Au plus haut du verbe
11 juillet 2021 – Je poursuis ici, à ma façon, le texte du jour, des « Notes sur la civilisation d’après » ; l’on sait que l’on ne sait pas, terminant par ceci :
« Ainsi, si nous savons qu’il se passe quelque chose, nous savons également que nous n’en savons rien. Socrate ne nous démentirait pas. »
Alors, au-delà de tout cela, que reste-t-il à proposer ? Nullement une “fuite en avant”, perdue d’avance puisque l’on ne sait ni ce que nous réserve “en avant”, ni ce qui nous attend au-delà de l’“en-avant”. Reste à proposer la voie d’une “fuite vers le haut”, où la “fuite” n’en est pas une puisque vers le haut, – une “course vers l’élévation de la pensée”, au risque bienvenu de rendre folle de rage la raison-subvertie qui nous conduit vers la folie si nous la suivons.
Suis et suit donc l’énigme des propos d’au-delà de la pauvre raison-subvertie…
La langue française, – ce qu’il en reste aujourd’hui, – est, pour cette démarche, en attendant que brille quelque lumière du destin dans notre avenir, une “lumière” spécifique et particulière dans notre marche forcée. Nul ne dit mieux l’idée que nous voulons représenter que Cioran, le Roumain qui convertit sa vie et son âme à la langue du Français ; lorsque, immédiatement après la guerre, à Paris où il résidait déjà et où, déjà, le fait d’être né le rendait fou, il abandonna le roumain pour le français dans ses écrits. « |’adoption du français [fut] pour lui comme une “thérapeutique” :“ La langue française m’a apaisé comme une camisole de force calme un fou”. »
Ainsi traiterons-nous, ici, l’usage du français, “comme une thérapeutique”… Le constat que l’on peut faire alors est, pour notre compte, d’ordre métaphysique sinon d’au-delà de la métaphysique à l’image de cette citation du Pseudo-Denys l’Aréopagite que nous reprenons souvent, que je chéris justement à cause de ses aspects sublimes, énigmatiques et, à la lecture comme à l’audition me semble-t-il, d’une puissance inouïe, – que le français, même moderne [classique, tout de même] rapporte d’une façon sublime, comme s’il restait un lien privilégie permettant de ressusciter le passé magique et ésotérique dans une époque qui a massacré toutes ces choses…
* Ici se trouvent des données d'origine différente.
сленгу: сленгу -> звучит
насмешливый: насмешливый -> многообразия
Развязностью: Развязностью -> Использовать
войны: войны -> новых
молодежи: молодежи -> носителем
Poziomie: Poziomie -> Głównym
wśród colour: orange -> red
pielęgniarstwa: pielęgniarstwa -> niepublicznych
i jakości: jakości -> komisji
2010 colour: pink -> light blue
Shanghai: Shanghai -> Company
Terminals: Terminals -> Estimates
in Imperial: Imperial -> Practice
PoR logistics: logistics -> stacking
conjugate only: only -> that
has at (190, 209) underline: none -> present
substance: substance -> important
« […C’]est là qu’il fait taire tout savoir positif, qu’il échappe entièrement à toute saisie et à toute vision, car il appartient tout entier à Celui qui est au-delà de tout, car il ne s’appartient plus lui-même ni n’appartient à rien d’étranger, uni par le meilleur de lui-même à Celui qui échappe à toute inconnaissance, ayant renoncé à tout savoir positif, et grâce à cette inconnaissance même connaissant par-delà toute intelligence.»
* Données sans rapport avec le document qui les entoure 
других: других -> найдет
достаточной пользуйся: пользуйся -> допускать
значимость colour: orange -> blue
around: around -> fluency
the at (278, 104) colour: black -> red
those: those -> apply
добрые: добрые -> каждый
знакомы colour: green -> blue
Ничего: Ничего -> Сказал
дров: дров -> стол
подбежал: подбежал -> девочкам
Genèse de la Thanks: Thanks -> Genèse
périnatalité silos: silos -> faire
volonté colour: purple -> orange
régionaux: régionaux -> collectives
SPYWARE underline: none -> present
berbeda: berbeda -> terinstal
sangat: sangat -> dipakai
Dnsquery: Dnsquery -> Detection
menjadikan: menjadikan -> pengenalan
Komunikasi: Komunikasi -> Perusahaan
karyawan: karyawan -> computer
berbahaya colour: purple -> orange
On fera appel à cet égard au plus désespéré des désespérés, à l’auteur du ‘De l’inconvénient d’être né’, dont certaines des maximes nous invitent, en les interprétant d’une manière enlevée, en les haussant au plus haut du verbe plutôt qu’au pied de la lettre ; ainsi ajoutant des quatre aphorismes et réflexions d’Emil Cioran, pour nous conduire à la remarque que nous ne pourrons pas éviter une réflexion fondamentale sur l’être, bien au-delà du civilisationnel, à l’heure où nous nous trouvons en “entre-deux”, entre deux tuiles du tuilage des civilisations, – l’idée de “l’inconvénient d’être né” devenant alors la suggestion d’une réflexion sur l’éternité, le Temps non pas perdu ni retrouvé mais écarté, la Perfection selon le Bouddha, tandis que la méditation sur la mort envisage le “mystère” à côté du “rien du tout” :
• « Il fut un temps où le temps n’était pas encore… Le refus de la naissance n’est rien d’autre que la nostalgie de ce temps d’avant le temps. »
• « Depuis longtemps, depuis toujours, j’ai conscience que l’ici-bas n’est pas ce qu’il me fallait et que je ne saurais m’y faire ; c’est par là, et par là uniquement, que j’ai acquis un rien d’orgueil spirituel, et que mon existence m’apparaît comme la dégradation et l’usure d’un psaume. »
• « Nous ne courons pas vers la mort, nous fuyons la catastrophe de la naissance, nous nous démenons, rescapés qui essaient de l’oublier. La peur de la mort n’est que la projection dans l’avenir d’une peur qui remonte à notre premier instant.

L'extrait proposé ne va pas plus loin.